┏━━

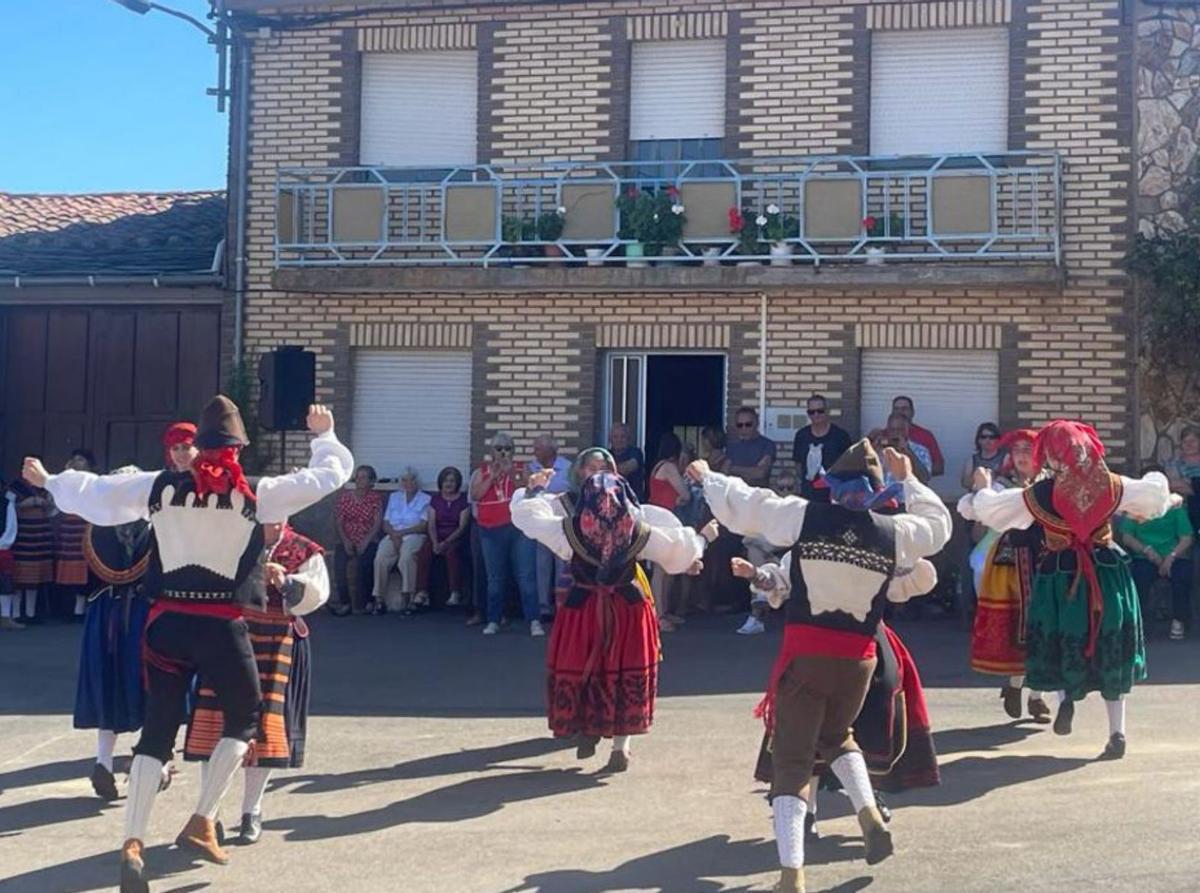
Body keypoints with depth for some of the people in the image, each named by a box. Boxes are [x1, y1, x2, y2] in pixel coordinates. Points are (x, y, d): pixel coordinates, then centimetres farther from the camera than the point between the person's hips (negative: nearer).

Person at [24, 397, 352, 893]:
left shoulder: (160, 486, 3)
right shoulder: (256, 494, -3)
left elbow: (95, 492, 15)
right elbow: (328, 475, 4)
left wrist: (50, 481, 33)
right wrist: (324, 435, 24)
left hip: (167, 622, 3)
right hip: (221, 625, -3)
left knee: (157, 729, 8)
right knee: (244, 718, 18)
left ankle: (133, 843, -4)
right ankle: (201, 820, 8)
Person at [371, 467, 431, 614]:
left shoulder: (425, 499, 10)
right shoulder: (394, 497, 23)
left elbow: (423, 526, -2)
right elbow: (386, 524, 15)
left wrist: (401, 532, -10)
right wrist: (394, 535, -6)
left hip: (414, 536, -3)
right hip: (393, 536, 3)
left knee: (406, 557, -37)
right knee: (380, 558, -29)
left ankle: (406, 598, -34)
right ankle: (379, 599, -27)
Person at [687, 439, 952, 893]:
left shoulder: (804, 516, -6)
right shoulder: (894, 532, 0)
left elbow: (740, 503, 4)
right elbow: (939, 524, 21)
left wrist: (707, 476, 22)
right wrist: (908, 479, 30)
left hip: (805, 654, -3)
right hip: (858, 659, 3)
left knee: (791, 758, 3)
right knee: (836, 736, 31)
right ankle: (870, 816, 12)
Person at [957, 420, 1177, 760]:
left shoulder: (1038, 495, -9)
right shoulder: (1113, 486, -4)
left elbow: (990, 509, -1)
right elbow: (1153, 495, 11)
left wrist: (983, 488, 20)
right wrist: (1169, 500, 35)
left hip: (1060, 575, -2)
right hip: (1107, 574, 2)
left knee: (1060, 641, 16)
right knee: (1110, 650, 11)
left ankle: (1066, 694, -13)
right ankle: (1117, 732, 10)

┗━━

#### OBJECTIF DE L'EXERCICE
Filtrez les items ci-dessus pour ne garder que les lignes qui contiennent le mot « wrist », en tenant compte de la casse.

#### EXERCICE CORRIGÉ
left wrist: (50, 481, 33)
right wrist: (324, 435, 24)
left wrist: (401, 532, -10)
right wrist: (394, 535, -6)
left wrist: (707, 476, 22)
right wrist: (908, 479, 30)
left wrist: (983, 488, 20)
right wrist: (1169, 500, 35)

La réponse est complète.